馬克思揭示的人的社會性本質即關系性存在特征隱喻了馬克思對幸福的理解。因此,馬克思講“活動和享受,無論就其內容或就其存在方式來說,都是社會的活動和社會的享受。” 〔1 〕 (P187 )在馬克思看來,個人的生命活動和幸福體驗即使不采取共同的直接形式,仍然是社會生活的表現和確證。人的活動和享受或社會的活動和享受也不僅僅總是狹隘的存在于直接的共同活動和共同享受的形式中,而要在社會中通過與他人的實際交往表現出來并得到確證。人在絕對的孤立中無法獲得幸福,每個人的幸福都必然要與他人的幸福具有整體的一致性,這也是馬克思談到人的“類本質”即共同的人性的現實表現和價值追求。

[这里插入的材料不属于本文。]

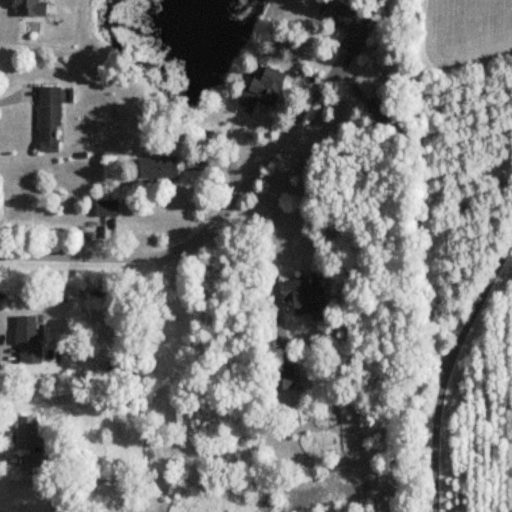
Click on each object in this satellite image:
building: (34, 8)
building: (353, 23)
building: (263, 89)
building: (50, 118)
building: (159, 167)
building: (107, 206)
road: (224, 212)
building: (304, 293)
building: (28, 339)
road: (443, 367)
building: (285, 377)
building: (32, 439)
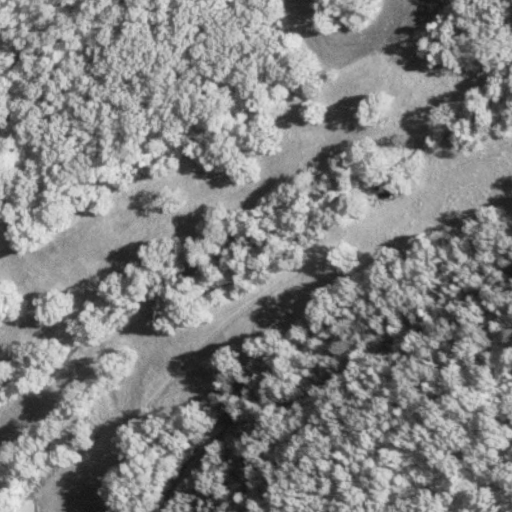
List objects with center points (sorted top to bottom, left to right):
road: (199, 463)
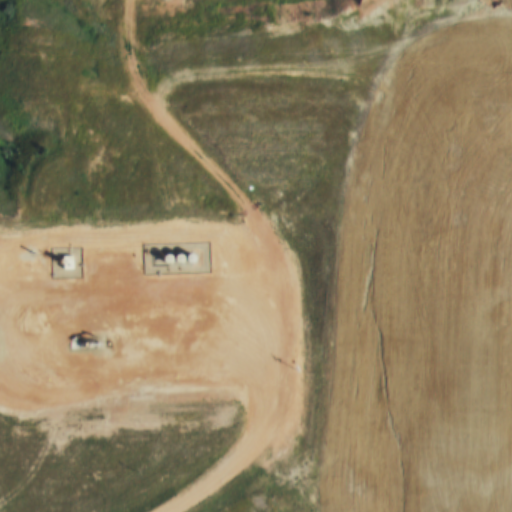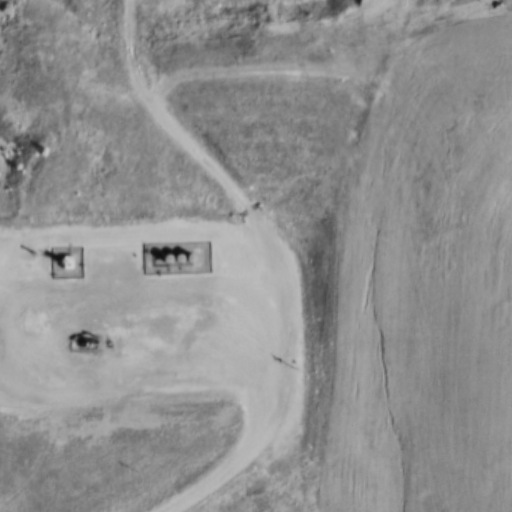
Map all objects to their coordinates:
quarry: (266, 17)
road: (275, 255)
building: (132, 258)
building: (60, 260)
road: (2, 337)
petroleum well: (85, 340)
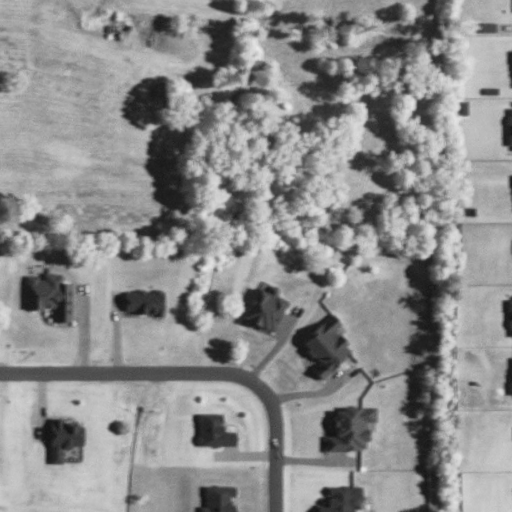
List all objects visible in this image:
building: (48, 293)
building: (142, 300)
building: (264, 307)
building: (326, 344)
road: (133, 366)
building: (351, 427)
building: (212, 429)
building: (62, 437)
road: (276, 445)
building: (217, 498)
building: (341, 498)
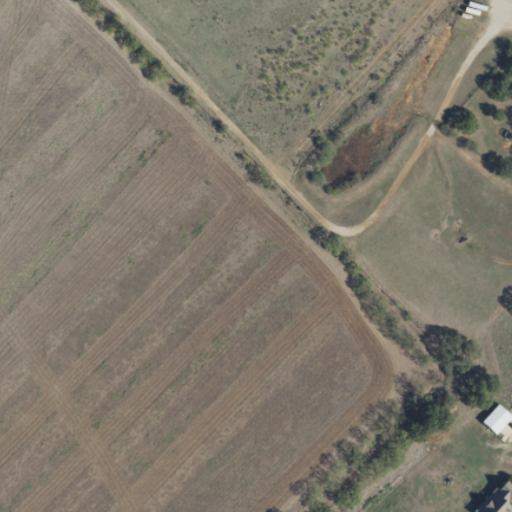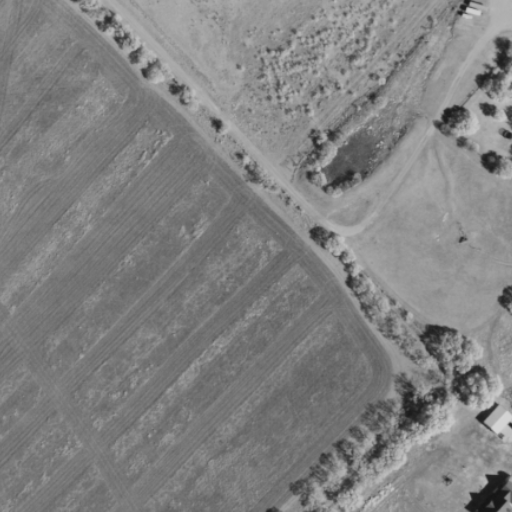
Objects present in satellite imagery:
crop: (147, 304)
building: (495, 418)
building: (497, 498)
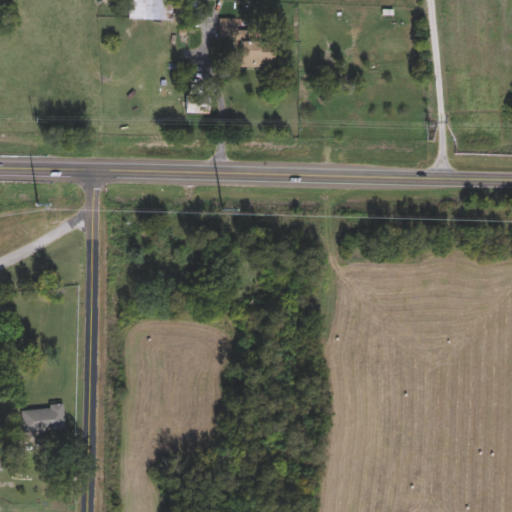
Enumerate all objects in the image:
building: (145, 10)
building: (145, 10)
building: (249, 44)
building: (250, 46)
road: (435, 89)
road: (216, 101)
building: (196, 105)
building: (196, 105)
road: (255, 175)
road: (45, 241)
building: (148, 264)
building: (148, 265)
road: (91, 341)
building: (42, 415)
building: (43, 421)
building: (0, 455)
building: (0, 461)
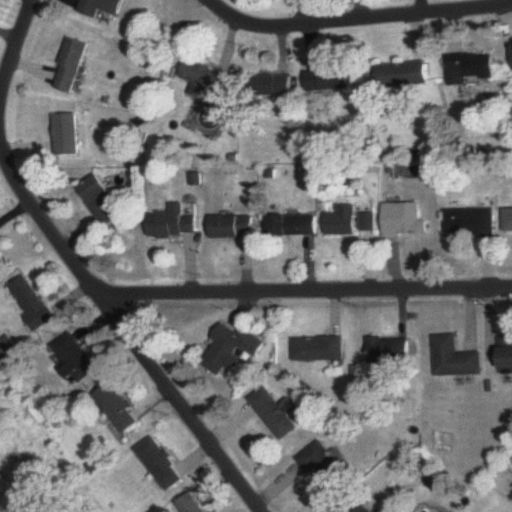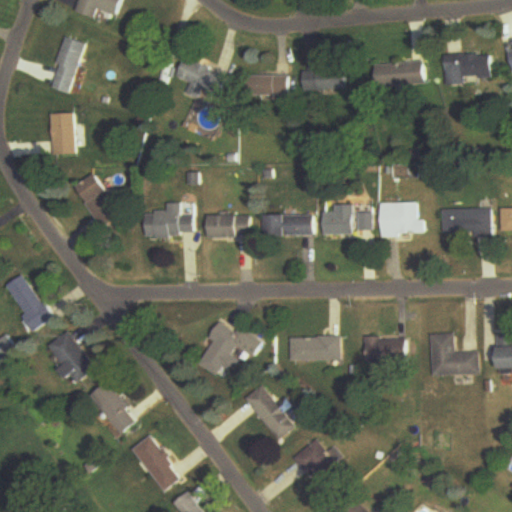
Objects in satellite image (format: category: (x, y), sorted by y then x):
building: (102, 7)
road: (356, 20)
building: (72, 67)
building: (471, 67)
building: (406, 76)
building: (205, 80)
building: (330, 81)
building: (271, 86)
building: (67, 136)
building: (105, 203)
building: (409, 221)
building: (509, 221)
building: (475, 223)
building: (177, 224)
building: (372, 224)
building: (346, 225)
building: (295, 227)
building: (235, 229)
road: (77, 270)
road: (305, 294)
building: (31, 303)
building: (6, 348)
building: (234, 350)
building: (323, 350)
building: (393, 353)
building: (508, 353)
building: (75, 359)
building: (459, 359)
building: (117, 409)
building: (277, 414)
building: (160, 465)
building: (326, 469)
building: (191, 504)
building: (358, 507)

人的社會屬性決定人的存在總是在一定的社會關系中,社會關系是人的本質存在及其現實表現,社會關系中蘊含著個人存在和發展必須的一切社會條件。人的幸福必然不只是個體幸福的孤立生成,而必然是社會幸福的集體體現,并且,個人幸福的實現也必然要在與他人和社會的相互關聯中生成,每個個體在追求個人幸福的過程中必然要與他人和社會發生各種聯系,社會幸福也為個人幸福的實現提供更大程度的可能性。恩格斯也談到,個人幸福的追求和實現往往都離不開社會和他人的協助,大多滿足幸福的手段都是在和他人、社會的交往中獲得的,要實現幸福的愿望要求我們同外部世界打交道,即每個人獲得滿足幸福愿望的種種手段,如“食物、異性、書籍、娛樂、辯論、活動、消費和加工的對象”等要素都是在社會實踐和社會交往中獲得,“如果一個人只同自己打交道,他追求幸福的欲望只有在非常罕見的情況下才能得到滿足,而且決不會對己對人都有利” 〔7 〕 (P292 )。

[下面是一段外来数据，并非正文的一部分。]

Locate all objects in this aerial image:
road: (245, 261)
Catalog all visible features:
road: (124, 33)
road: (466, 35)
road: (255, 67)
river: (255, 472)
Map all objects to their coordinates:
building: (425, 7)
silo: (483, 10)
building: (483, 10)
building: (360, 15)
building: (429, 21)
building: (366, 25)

人的社會屬性決定了幸福具有個體屬性的同時無疑具有社會屬性。人的需要的滿足、人的價值的實現、人的自由自覺活動的展開以及人的社會關系的生成都是在社會中實現的。個人的發展離不開社會的支持,個人幸福的實現也離不開社會的支持,豐富的物質財富和精神財富為個人幸福的實現提供了基礎,政治的現代與文明和社會的有序發展為個人幸福的實現創造了必要的條件。在一個公共福利普遍低下、社會秩序紊亂不安、社會生產力落后的環境里,個人幸福的實現必然要受到制約和限制,要想在一個動蕩的、無序的、不幸的社會中尋找個人的幸福無疑是荒誕的、滑稽的和可笑的,即便是在這樣的社會條件中實現了個體的幸福,也只能是短暫的。個體的幸福與他人的存在以及社會的關系密不可分,離開了社會,脫離了一定的社會關系,單純地談個體幸福是不現實的。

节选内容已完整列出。